作業指示 1 »
ページ抜粋から「不用意に改良したら、前よりひどくなった…元に戻したい…」から「こういう時、一旦全部元に戻してからやりなおしたい、なんてことありますよね。」までの部分を一字一句そのまま書き写してください。
作業指示 2 »
ページ抜粋の「ただし、個人で使うだけなら」で始まる段落を、主な内容を残して箇条書きにまとめてください。

こういった時、Git なら「前回と最新のファイルを比較して、どこを修正し(てしまっ)たか見ることが可能」です。
不用意に改良したら、前よりひどくなった…元に戻したい…
「不用意に改良」も多くの人が初心の頃やったんじゃないでしょうか。ソースが汚くなったからリファクタリングしたつもりが、思ったより綺麗にまとまらず、色々修正してわけがわからなくなった…みたいな。
こういう時、一旦全部元に戻してからやりなおしたい、なんてことありますよね。
Git ならそれを行うことも可能です。
なお、これらの利点だけでよければ Git ではなく SVN でもいいっちゃいいのですが、今後の事も考えて、 Git で話を進めます。
TurtoiseGit
TurtoiseGit は、この Git をエクスプローラーの拡張機能として使うことが可能です。
チェックついたファイルが「更新済み」、!マークが「更新した後、変更された」事を表しています。
GitHub じゃないの?
多数の人にパブリックで公開したり、複数人で開発する場合などは GitHub や、それに似た Git クラウドサービスを使うかもしれません。
ただし、個人で使うだけなら実は GitHub は不要です。ローカルで Git の使い方を覚えてから GitHub デビューすると戸惑いがなくていいと思います。
TurtoiseSVN から GitHub へアクセスする方法も、もちろんあります。
それについては別記事で紹介します。
インストール
git for windows と TurtoiseGit の2つをインストールします。
git for windows
ダウンロード&インストール
git for windows の設定項目は多岐に渡り、重要なものが多いです。(All 英語なのが不安に拍車をかける)
基本的には「Next」を選択していきます。個人的に注意が必要そうな画面だけ挙げておきます。
インストールが完了したら、コマンドプロンプトでユーザー名とメールアドレスを登録しておきましょう。
git config --global user.name [自分の名前]
git config --global user.email [メールアドレス]
後程、GitHub などを使うこともあるかもしれませんので、その時登録する内容にしておくと間違いありません。
Turtoise Git
TortoiseGit-X.X.X.X-Xbit.msi(本体)、TortoiseGit-LanguagePack-X.X.X.X-Xbit-ja.msi(日本語パッケージ)の順にインストールします。選択は全てデフォルトで「Next」 or 「次へ」
Configure TurtoiseGit to use this language にチェックを入れ忘れた場合、手動で日本語を選択します。
エクスプローラで 適当なファイルを右クリック > TurtoiseGit > Settings
。
一番上の General を選択し、Lauguage を日本語(日本)にして OK。

提供データ »
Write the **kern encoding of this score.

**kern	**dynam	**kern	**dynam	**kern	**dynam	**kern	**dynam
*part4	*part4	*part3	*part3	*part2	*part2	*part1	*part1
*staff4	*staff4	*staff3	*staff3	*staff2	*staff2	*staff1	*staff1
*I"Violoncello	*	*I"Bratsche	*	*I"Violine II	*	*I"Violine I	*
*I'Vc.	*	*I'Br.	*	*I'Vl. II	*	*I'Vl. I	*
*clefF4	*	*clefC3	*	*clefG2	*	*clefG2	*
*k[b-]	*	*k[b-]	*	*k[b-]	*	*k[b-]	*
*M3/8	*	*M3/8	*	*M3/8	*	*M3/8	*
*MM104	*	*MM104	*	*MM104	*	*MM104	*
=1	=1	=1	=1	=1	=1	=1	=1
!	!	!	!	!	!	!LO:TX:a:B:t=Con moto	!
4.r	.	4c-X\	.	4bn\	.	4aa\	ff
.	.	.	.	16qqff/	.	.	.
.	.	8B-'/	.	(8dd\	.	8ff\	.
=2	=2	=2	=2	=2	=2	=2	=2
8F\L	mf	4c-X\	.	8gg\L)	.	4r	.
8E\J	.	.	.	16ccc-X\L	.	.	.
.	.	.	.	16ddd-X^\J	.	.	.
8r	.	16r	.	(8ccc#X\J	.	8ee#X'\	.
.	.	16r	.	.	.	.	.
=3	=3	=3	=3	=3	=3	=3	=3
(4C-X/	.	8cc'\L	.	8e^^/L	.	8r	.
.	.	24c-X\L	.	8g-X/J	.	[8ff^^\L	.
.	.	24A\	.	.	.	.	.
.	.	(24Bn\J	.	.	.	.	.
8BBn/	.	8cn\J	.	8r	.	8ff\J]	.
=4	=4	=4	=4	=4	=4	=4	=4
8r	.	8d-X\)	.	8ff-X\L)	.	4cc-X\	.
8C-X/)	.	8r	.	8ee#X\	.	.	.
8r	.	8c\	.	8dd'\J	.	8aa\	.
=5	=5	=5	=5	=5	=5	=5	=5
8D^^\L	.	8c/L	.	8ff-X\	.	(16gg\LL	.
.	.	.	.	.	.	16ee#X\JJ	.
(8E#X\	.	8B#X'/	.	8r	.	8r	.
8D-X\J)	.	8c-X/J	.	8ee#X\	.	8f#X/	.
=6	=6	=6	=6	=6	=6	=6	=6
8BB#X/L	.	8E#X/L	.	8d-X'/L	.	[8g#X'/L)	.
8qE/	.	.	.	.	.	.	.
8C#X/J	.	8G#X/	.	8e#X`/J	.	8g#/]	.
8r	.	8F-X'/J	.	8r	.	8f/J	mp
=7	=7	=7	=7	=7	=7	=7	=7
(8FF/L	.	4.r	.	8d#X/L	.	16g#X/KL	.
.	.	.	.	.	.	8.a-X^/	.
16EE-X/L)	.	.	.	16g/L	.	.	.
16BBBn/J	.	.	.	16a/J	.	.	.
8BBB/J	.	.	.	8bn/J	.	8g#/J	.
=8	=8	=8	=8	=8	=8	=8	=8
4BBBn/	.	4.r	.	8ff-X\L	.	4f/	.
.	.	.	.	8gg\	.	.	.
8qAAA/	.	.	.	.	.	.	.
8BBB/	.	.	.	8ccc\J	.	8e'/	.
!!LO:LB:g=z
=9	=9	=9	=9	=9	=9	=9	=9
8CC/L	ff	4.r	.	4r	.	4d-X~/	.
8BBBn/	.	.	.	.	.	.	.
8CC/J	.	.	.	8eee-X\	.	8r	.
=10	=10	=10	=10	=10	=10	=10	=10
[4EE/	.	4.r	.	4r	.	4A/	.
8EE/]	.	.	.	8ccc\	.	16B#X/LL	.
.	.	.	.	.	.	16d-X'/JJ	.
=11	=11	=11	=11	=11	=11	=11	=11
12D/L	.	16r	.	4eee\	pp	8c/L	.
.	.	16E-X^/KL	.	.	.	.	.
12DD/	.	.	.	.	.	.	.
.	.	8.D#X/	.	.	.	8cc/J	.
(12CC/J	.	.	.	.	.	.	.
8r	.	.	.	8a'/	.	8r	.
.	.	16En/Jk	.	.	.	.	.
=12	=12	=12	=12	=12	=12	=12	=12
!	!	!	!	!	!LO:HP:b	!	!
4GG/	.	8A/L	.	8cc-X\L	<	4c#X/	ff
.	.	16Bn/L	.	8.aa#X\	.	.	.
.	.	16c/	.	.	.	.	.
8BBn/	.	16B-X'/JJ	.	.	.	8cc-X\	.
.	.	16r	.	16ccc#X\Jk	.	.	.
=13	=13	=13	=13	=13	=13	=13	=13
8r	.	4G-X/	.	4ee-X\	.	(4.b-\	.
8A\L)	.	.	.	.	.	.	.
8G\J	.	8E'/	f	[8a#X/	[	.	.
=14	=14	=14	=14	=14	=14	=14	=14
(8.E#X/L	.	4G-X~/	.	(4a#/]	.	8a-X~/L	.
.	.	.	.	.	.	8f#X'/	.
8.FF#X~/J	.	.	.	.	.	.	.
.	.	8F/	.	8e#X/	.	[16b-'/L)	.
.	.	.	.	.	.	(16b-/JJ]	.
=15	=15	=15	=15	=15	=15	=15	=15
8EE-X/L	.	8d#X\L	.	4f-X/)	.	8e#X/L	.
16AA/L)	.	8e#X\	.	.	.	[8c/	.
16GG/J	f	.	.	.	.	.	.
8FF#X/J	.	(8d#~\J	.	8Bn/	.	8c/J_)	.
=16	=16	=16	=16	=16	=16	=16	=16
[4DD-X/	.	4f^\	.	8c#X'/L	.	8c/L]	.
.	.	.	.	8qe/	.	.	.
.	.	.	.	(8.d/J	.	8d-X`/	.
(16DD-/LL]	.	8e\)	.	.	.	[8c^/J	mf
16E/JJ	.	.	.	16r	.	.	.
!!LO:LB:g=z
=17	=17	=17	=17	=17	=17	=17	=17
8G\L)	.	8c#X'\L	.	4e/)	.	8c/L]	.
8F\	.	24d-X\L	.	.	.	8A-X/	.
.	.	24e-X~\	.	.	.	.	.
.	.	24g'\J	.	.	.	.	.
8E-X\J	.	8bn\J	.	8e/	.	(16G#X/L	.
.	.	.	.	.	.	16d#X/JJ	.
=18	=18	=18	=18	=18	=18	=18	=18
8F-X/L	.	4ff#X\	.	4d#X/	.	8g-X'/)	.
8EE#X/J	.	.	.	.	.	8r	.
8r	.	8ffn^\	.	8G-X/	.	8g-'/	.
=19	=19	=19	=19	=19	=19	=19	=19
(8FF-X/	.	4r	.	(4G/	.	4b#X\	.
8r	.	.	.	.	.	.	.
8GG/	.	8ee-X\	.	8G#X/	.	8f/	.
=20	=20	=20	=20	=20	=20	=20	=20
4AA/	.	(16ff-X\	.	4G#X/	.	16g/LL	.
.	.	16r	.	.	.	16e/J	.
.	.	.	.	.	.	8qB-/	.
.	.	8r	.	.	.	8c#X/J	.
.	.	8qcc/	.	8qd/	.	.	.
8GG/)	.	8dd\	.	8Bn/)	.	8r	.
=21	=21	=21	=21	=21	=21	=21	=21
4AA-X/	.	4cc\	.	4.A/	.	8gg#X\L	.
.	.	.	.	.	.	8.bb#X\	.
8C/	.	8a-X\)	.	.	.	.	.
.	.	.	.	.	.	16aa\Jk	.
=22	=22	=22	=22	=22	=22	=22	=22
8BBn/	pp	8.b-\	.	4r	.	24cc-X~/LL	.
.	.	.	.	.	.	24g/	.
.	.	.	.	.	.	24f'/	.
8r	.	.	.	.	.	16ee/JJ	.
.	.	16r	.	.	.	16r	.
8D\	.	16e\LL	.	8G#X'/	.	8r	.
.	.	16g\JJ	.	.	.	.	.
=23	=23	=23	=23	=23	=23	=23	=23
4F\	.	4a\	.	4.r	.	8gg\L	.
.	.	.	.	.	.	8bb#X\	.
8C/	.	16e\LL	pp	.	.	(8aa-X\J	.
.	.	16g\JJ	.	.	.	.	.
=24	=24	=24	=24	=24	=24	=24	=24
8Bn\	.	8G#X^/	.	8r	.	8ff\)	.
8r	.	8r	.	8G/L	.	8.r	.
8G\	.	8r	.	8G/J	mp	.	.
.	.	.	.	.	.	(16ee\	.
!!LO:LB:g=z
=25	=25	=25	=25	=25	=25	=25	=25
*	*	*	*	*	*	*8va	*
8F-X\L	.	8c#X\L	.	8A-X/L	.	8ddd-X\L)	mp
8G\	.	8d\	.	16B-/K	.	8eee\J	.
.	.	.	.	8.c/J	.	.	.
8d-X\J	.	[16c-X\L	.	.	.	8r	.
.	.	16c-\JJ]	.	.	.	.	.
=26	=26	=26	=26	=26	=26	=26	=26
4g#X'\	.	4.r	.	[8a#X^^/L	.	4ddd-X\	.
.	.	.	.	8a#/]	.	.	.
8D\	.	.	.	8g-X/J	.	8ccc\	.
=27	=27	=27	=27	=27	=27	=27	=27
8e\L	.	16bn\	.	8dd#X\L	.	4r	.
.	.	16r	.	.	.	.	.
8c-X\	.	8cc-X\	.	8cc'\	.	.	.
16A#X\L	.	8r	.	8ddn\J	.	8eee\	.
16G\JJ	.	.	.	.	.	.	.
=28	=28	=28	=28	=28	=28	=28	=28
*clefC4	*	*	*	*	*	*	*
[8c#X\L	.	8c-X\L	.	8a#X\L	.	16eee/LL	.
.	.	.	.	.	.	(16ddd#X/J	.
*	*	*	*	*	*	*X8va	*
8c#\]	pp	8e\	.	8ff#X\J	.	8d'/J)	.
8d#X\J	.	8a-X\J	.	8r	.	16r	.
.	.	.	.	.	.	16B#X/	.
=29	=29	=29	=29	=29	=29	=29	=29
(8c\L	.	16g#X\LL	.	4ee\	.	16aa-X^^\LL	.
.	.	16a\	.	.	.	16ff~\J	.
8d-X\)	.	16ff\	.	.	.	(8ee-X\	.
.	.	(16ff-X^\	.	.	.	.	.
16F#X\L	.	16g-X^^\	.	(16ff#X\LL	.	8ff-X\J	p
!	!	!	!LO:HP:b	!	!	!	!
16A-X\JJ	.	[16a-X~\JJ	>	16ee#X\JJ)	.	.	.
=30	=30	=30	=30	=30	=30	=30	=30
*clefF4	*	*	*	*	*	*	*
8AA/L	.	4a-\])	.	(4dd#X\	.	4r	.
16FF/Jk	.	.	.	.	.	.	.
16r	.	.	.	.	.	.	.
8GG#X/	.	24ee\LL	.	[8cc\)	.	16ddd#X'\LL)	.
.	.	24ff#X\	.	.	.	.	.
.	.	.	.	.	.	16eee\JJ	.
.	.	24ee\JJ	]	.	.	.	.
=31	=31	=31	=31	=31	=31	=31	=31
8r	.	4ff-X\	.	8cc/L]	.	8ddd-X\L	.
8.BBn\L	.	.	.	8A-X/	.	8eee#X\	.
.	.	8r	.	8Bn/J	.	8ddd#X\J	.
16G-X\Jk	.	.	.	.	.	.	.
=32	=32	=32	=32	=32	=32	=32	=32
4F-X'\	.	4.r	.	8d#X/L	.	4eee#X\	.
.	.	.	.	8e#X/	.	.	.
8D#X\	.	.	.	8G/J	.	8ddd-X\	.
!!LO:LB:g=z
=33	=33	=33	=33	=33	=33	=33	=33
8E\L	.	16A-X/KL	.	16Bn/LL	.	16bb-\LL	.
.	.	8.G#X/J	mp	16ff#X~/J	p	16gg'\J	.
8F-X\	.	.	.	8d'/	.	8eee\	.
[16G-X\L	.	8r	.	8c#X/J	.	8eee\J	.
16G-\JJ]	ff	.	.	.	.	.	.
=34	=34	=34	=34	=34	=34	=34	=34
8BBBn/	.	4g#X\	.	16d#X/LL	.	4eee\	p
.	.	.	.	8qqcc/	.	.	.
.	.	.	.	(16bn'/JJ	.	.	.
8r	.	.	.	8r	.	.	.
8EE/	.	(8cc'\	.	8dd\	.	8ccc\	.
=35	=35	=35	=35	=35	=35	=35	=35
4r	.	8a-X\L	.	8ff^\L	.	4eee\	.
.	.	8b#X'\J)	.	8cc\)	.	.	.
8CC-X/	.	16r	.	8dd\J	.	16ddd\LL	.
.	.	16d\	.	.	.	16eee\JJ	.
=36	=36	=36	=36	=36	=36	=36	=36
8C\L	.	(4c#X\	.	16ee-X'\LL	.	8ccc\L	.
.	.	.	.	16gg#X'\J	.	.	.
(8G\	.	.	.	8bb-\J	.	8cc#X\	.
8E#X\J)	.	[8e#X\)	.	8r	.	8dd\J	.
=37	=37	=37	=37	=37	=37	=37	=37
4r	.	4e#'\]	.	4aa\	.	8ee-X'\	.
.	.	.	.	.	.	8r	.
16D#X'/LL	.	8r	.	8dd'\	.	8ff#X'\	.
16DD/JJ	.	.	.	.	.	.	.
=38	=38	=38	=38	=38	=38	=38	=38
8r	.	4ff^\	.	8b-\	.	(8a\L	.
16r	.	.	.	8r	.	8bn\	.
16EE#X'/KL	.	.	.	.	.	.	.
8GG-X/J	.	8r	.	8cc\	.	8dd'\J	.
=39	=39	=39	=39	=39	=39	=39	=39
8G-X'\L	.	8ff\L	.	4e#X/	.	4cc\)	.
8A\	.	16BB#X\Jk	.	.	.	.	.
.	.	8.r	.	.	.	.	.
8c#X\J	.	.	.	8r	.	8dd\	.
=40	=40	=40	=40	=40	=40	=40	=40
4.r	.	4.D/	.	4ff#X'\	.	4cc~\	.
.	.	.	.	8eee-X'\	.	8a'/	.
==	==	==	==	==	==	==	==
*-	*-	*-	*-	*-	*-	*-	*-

解答例 1 »
不用意に改良したら、前よりひどくなった…元に戻したい…
「不用意に改良」も多くの人が初心の頃やったんじゃないでしょうか。ソースが汚くなったからリファクタリングしたつもりが、思ったより綺麗にまとまらず、色々修正してわけがわからなくなった…みたいな。
こういう時、一旦全部元に戻してからやりなおしたい、なんてことありますよね。

解答例 2 »
- 個人で使うだけなら GitHub は不要である。
- ローカルで Git の使い方を覚えてから GitHub を使い始めると、戸惑いがなくてよい。